Annex 2: Sub-processors
Audaitly currently engages Sub-processors in the following categories. The identities of current Sub-processors will be disclosed to Customer upon written request to privacy@audaitly.ai, and Customer will receive notice of changes as described in Section 7.
| Sub-processor category | Service | Location |
|---|---|---|
| AI inference provider | AI inference for audit analysis. API content is not used to train models. | USA |
| Cloud hosting and database infrastructure provider | Cloud hosting, compute, and managed databases | Asia-Pacific / USA |
| Transactional email delivery provider | Transactional email delivery | USA |
| Identity provider for optional single sign-on (Google) | Optional sign-in (OAuth authentication) | USA / global |
| Payment processor (Stripe) | Payment processing and billing | USA / global |
Annex 3: Technical and Organisational Measures
- Tenant isolation: PostgreSQL Row-Level Security policies scope every read and write to the owning organisation. The application connects through a database role that cannot bypass RLS (NOBYPASSRLS), with a fail-closed, default-deny posture: absent a valid tenant context, queries return no rows.
- Privilege separation: a separate least-privilege maintenance role is used for administrative database operations, distinct from the application role.
- Encryption: data in transit is encrypted using TLS; data at rest resides on encrypted volumes.

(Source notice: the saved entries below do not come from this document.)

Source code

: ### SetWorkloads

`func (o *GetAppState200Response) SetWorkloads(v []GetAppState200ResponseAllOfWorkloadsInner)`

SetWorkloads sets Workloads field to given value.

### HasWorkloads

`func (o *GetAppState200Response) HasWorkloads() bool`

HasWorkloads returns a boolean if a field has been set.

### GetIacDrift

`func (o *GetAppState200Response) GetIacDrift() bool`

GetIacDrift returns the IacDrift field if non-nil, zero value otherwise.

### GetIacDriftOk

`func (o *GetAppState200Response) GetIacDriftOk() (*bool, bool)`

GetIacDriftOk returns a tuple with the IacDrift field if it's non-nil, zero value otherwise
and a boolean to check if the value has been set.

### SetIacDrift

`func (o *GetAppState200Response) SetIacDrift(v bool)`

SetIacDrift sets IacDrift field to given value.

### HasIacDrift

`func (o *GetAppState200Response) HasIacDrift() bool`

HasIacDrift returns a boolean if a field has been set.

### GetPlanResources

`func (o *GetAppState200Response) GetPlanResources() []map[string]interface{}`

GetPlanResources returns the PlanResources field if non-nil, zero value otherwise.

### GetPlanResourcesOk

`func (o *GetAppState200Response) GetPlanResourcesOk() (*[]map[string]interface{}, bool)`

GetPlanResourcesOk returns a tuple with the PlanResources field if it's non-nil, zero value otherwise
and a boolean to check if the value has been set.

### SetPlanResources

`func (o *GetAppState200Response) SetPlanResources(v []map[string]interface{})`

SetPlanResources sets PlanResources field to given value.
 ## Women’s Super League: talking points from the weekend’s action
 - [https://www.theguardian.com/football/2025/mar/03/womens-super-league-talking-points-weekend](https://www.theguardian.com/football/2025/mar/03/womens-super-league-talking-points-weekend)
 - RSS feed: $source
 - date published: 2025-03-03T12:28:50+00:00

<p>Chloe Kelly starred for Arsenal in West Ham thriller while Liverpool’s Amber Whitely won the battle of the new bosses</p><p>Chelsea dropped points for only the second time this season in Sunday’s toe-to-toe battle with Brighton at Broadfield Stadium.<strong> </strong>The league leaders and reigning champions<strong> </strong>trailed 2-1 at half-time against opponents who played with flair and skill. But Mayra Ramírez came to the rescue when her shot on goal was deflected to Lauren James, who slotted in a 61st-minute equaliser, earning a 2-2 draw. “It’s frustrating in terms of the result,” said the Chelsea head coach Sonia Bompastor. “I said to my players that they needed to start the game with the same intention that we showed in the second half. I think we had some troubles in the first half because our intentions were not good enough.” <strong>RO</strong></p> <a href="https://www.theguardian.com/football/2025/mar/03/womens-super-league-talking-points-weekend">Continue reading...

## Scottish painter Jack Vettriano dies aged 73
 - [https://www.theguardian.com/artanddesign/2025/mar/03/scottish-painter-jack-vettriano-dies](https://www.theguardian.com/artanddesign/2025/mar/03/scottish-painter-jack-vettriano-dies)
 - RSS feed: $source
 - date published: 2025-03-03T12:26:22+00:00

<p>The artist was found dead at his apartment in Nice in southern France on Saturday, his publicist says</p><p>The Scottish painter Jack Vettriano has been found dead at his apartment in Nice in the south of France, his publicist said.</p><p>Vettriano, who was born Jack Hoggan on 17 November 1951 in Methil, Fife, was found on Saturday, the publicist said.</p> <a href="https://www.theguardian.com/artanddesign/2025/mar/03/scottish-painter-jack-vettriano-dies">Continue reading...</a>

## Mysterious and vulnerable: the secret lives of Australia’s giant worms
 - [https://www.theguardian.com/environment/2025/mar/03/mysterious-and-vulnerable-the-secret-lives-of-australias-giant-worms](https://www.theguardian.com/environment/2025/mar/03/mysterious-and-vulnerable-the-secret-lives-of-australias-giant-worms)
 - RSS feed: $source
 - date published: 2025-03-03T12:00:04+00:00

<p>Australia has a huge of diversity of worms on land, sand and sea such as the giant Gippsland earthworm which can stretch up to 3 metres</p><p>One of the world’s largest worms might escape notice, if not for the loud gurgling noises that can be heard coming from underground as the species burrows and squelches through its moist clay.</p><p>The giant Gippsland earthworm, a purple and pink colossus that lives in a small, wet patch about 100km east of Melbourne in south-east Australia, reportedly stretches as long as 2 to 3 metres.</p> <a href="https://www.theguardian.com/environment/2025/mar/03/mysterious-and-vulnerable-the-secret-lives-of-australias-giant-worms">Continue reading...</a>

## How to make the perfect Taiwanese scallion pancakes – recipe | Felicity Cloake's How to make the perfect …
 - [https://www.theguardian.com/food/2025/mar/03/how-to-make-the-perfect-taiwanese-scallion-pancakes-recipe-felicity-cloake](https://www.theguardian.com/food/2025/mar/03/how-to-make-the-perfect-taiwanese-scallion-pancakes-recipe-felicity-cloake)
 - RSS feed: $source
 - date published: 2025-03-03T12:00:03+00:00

- Access control: database-backed sessions and role-based access control (member, admin, superadmin), with server-side authorisation checks on privileged actions.
- Crawl safety: crawling is scoped to Customer-authorised URLs and protected by SSRF navigation guards that prevent requests from being redirected to internal or private infrastructure.
- AI pipeline safety: prompt-injection defenses are applied in the audit analysis loop; content sent to the AI Sub-processor via API is not used to train models.
- Backups and continuity: nightly database backups (pg_dump) with a rolling retention window of approximately 14 days, plus snapshots taken before each deploy.
- Network and host hardening: host firewall limited to ports 22, 80, and 443; fail2ban intrusion mitigation; unattended security upgrades applied automatically.
- Secrets management: credentials and API keys are held in server-side environment configuration and are never exposed to clients.
- Secure development: independent adversarial code reviews are performed before security-sensitive releases.
- Certifications: a SOC 2 Type II examination is planned; Audaitly is not yet certified and does not claim certification.